FM: What are some steps that users can take to protect themselves beyond the usual precautions?
BK: Enable two-factor or two-step authentication on all services where it's available. Twofactorauth.org is a good start for that. Update your software — not just the operating system patches from Microsoft and Apple, but particularly the browser plugins like Flash, Reader, Silverlight, etc. as soon as updates are available. This is usually once a month. Remove any software or plugins that you don't absolutely need (e.g., Java, Flash, Reader, etc.). I offer a ton more tips in the final chapter of my new book, "Spam Nation."
FM: Why can't credit card companies shut down spammers by refusing to process their transactions?

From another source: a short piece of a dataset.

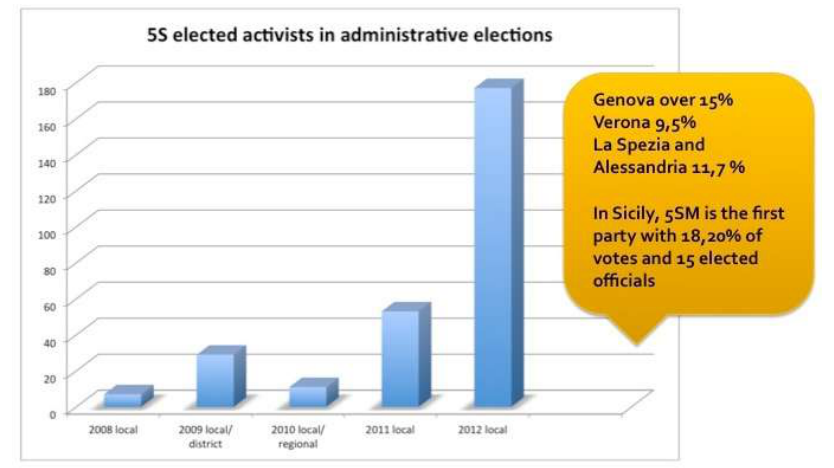
Figure1: Five Star Movement Local Election Results During the local elections of June 2009, civil lists stood for election in 64 local administrations (town council) through the work of their local MeetUp groups. 23 of their candidates were elected as borough officials and 6 as district representatives. In Bologna the 5SM activists represented 10% of the elected leadership. During the local elections of 2012, the Movement stood for election in 101 local administrations and were successful almost everywhere: in Genova (over 15%), Verona (9.5%) La Spezia and Alessandria (11.7%). In the Regional elections in Sicily the same year, they were the first party with the most votes, gaining 18.20% of the votes and with 15 elected Regional Representatives. As far as the General elections in 2013 are concerned, the SWG polls put them in third place. Much of this success is attributed to Gianroberto Casaleggio, an expert in social network marketing, whose staff organises the MeetUp networks, defines the rules, evaluates candidates and handles local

BK: They can, but the way their contracts work, the brand holders (pharma, handbag makers, et. al) need to file disputes with the banks, which in turn have to alert Visa and MasterCard. When that process starts, the card associations can then turn to the acquiring bank for the dodgy merchant and give them the choice between continuing to violate the terms of their contract with the card associations or face steep fines. But none of this happens without careful reporting, and few brand holders have been willing or able to do this on their own for some reason.
FM: I'll mention some of the Russian cybercrime bosses. Can you give me one-sentence descriptions of these men?
Pavel Vrublevksy, cofounder of ChronoPay, a high-risk card processor and payment service provider. BK: Well-connected, spontaneous, spendthrift, very entertaining and ambitious guy.
Igor Gusev, cofounder of ChronoPay and co-owner of the pharmacy partnerships Spamit and GlavMed.
BK: Reserved, private, careful, shrewd businessman.
Dimitry Stupin, co-owner of Spamit and GlavMed.
BK: The technical brains behind these pharmacy operations.
Dmitry Nechvolod, one of Spamit and Rx-Promotion's most successful spammers.
BK: Typical spammer. Focused on his business and on spending cash earned from it on fast living.
FM: I've always believed that excellent investigative journalists often can be a helpful extension of fraud examiners and law enforcement. How do you feel about that?
BK: I'd agree, of course. It also works both ways.
FM: Is Sony developing a movie based on your life and work?
BK: I spoke with some producers from Sony about this, roughly a year ago. They hadn't even talked to the creative people at the time, so I told them to call me back once they did that. They haven't called back. And that's just fine with me.
FM: Without giving away too much, what are some things that you'll be telling attendees at the 26th Annual ACFE Global Fraud Conference?
BK: You give me way too much credit for being that organized this early. Sorry. You'll just have to wait and see.
Dick Carozza, CFE, is editor-in-chief of Fraud Magazine.